Task goal
Locate every line below that contains the string "which" and copy each one out in full.

===

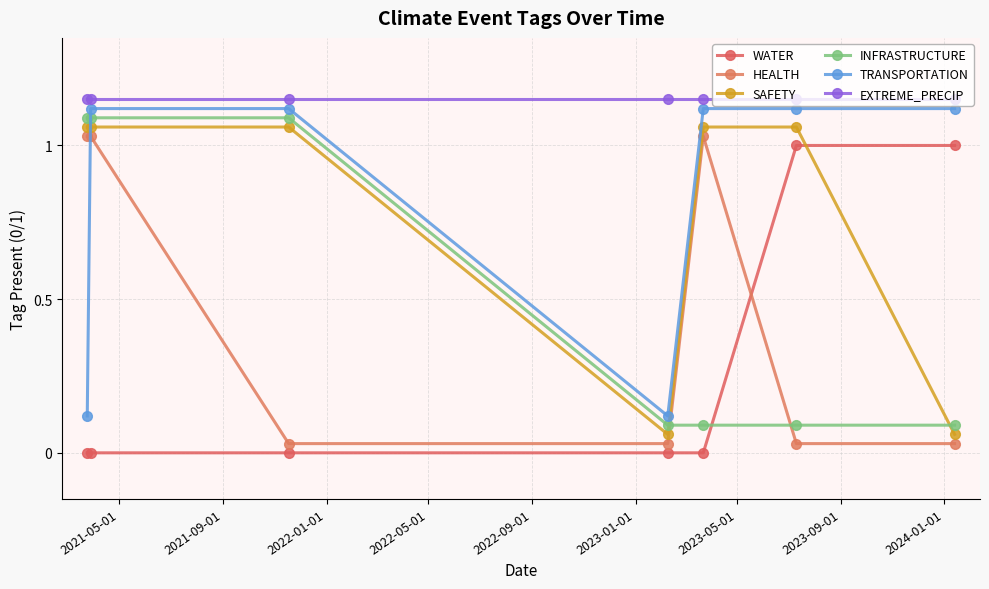

How many lines are shown in the chart?

6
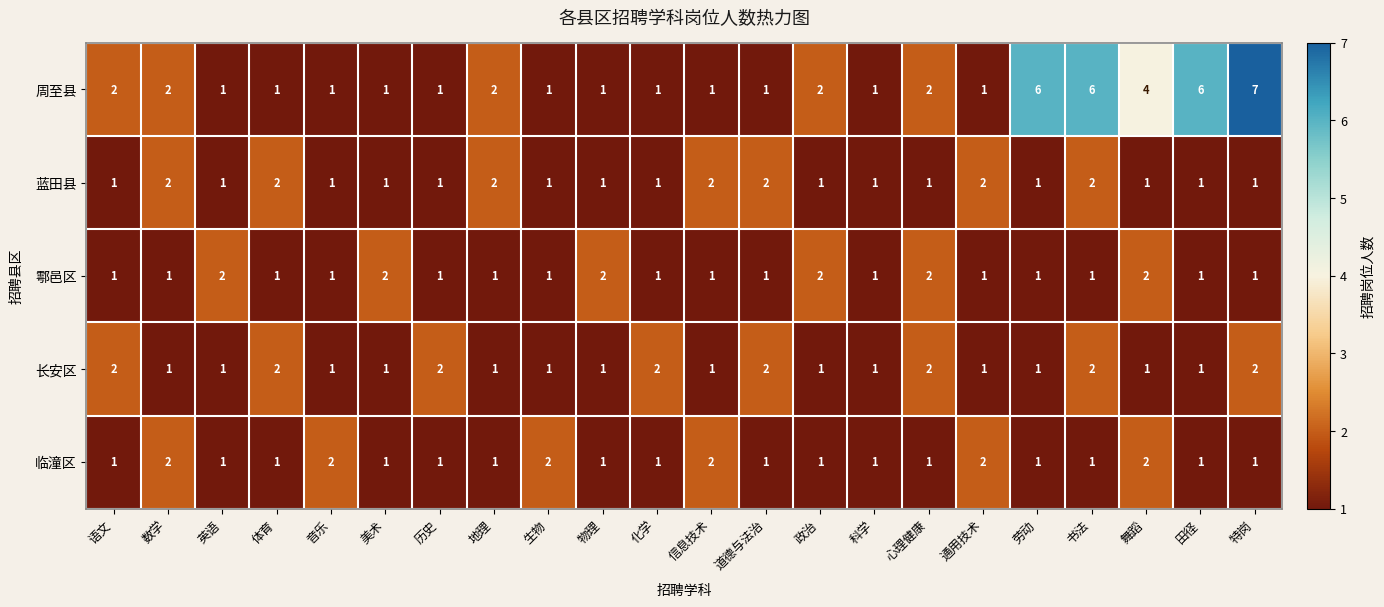

What is the greatest value displayed?

7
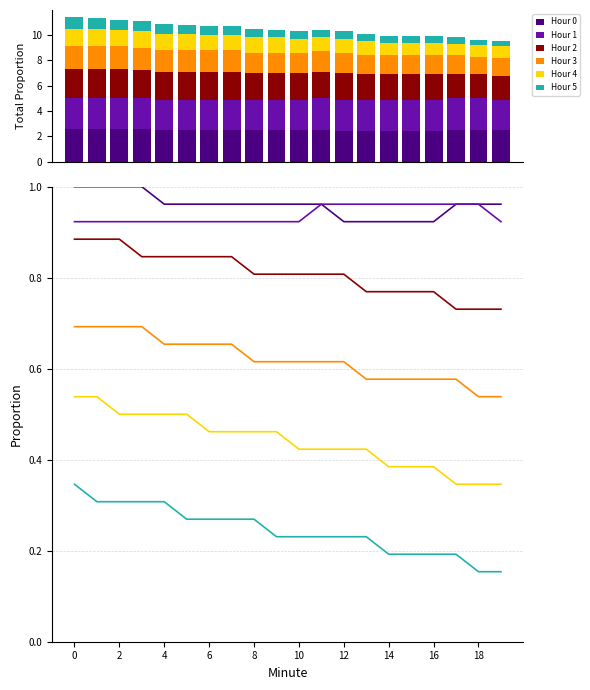

Count the number of data series in this chart.

6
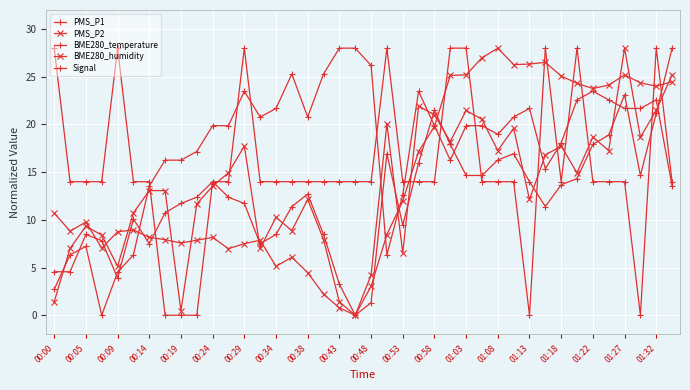

At which category does the chart reach its minimum across all series?

01:32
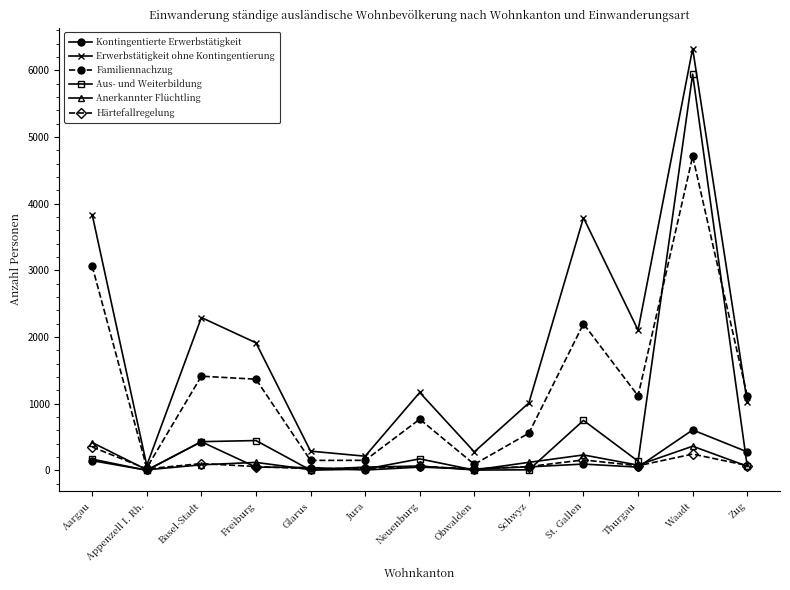

Between Aargau and Basel-Stadt, which series saw the biggest shift?

Familiennachzug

===

The answer
At which category does the chart reach its minimum across all series?
Between Aargau and Basel-Stadt, which series saw the biggest shift?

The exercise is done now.